2.Constitutional Crisis and President’s rule in West Bengal

#GS2 #Federal structure #Union Executive

Context: Recently, the Supreme Court has agreed to hear a plea seeking directions to the Centre to impose President’s Rule in West Bengal over alleged incidents of post-poll violence in the state.

  • A bench comprising Justices Vineet Saran and Dinesh Maheshwari issued notice to the Centre, West Bengal and the Election Commission of India.

Key Details:

What are the allegations against West Bengal Government?

  • During the violence, the government and administration remained silent spectators and no protection was provided to the victims by them.
  • No appropriate action was taken against the culprits, due to which the life, liberty, dignity of the women and children are in peril and the future of Hindu residents is in jeopardy.
  • The plea sought from the court “directing the central government to exercise its power conferred by Article 355 and Article 356 keeping in view the deteriorating condition posing a threat to sovereignty and integrity of India.
  • The National Human Rights Commission on June 21 has already set up an eight-member committee headed by NHRC member Rajiv Jain in compliance with a Calcutta High Court direction to investigate incidents of post-poll violence in West Bengal.

What is President’s Rule in the Indian context?

  • President’s rule is the suspension of state government and imposition of direct central government rule in a state.
  • This is achieved through the invocation of Article 356 of the Constitution by the President on the advice of the Union Council of Ministers.
  • Article 356 of the Constitution of India is based on Section 93 of the Government of India Act, 1935.
  • According to Article 356, President’s Rule can be imposed on any state of India on the grounds of the failure of the constitutional machinery.

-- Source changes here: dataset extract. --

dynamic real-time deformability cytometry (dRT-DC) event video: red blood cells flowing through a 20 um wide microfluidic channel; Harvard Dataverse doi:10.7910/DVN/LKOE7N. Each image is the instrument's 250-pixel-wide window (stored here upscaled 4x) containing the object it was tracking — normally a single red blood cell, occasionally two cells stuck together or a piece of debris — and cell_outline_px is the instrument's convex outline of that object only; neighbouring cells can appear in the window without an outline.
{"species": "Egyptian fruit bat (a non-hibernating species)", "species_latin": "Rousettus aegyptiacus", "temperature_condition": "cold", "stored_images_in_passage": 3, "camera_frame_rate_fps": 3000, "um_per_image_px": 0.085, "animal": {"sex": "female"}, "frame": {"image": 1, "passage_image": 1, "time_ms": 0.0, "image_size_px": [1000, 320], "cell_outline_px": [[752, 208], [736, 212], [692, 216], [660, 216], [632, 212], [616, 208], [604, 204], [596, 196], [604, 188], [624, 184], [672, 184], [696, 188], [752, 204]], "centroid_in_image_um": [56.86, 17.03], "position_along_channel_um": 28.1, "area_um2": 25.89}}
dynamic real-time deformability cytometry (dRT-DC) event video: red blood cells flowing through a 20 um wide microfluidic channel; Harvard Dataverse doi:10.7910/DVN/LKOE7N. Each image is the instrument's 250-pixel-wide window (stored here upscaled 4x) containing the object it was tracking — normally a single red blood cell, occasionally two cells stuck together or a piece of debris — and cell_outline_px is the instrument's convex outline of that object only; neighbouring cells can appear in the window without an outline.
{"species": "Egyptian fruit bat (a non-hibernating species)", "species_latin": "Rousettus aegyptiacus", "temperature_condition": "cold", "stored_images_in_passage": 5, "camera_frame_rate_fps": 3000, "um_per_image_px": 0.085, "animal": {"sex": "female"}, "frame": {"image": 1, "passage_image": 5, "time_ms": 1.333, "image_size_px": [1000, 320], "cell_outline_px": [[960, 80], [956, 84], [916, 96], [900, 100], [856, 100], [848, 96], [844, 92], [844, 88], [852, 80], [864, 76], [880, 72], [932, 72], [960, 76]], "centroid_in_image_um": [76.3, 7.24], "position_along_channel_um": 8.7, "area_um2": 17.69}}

This is of two types:
    • If the President receives a report from the state’s Governor or otherwise is convinced or satisfied that the state’s situation is such that the state government cannot carry on the governance according to the provisions of the Constitution.
    • Article 365: As per this Article, President’s Rule can be imposed if any state fails to comply with all directions given by the Union on matters it is empowered to.
  • A proclamation of President’s Rule can be revoked through a subsequent proclamation in case the leader of a party produces letters of support from a majority of members of the Assembly and stakes his claim to form a government.
  • The revocation does not need the approval of Parliament.
  • Any proclamation under Article 356 —which stands for six months — has to be approved by both Houses in the Parliament session following it which can be extended in phases, up to three years.

When is President’s Rule imposed?

  • It has been seen that the President’s Rule has been imposed when any one of the following circumstances have occurred:
    • The state legislature is not able to elect a leader as the Chief Minister for a time prescribed by the state’s governor.
    • Breakdown of a coalition in the state government, that leads to the CM having minority support in the legislature, and the CM is unable to prove his majority within the time prescribed by the governor.
    • A no-confidence vote in the legislative assembly leading to a loss of majority.
    • Postponement of elections owing to unavoidable reasons such as a natural disaster, epidemic or war.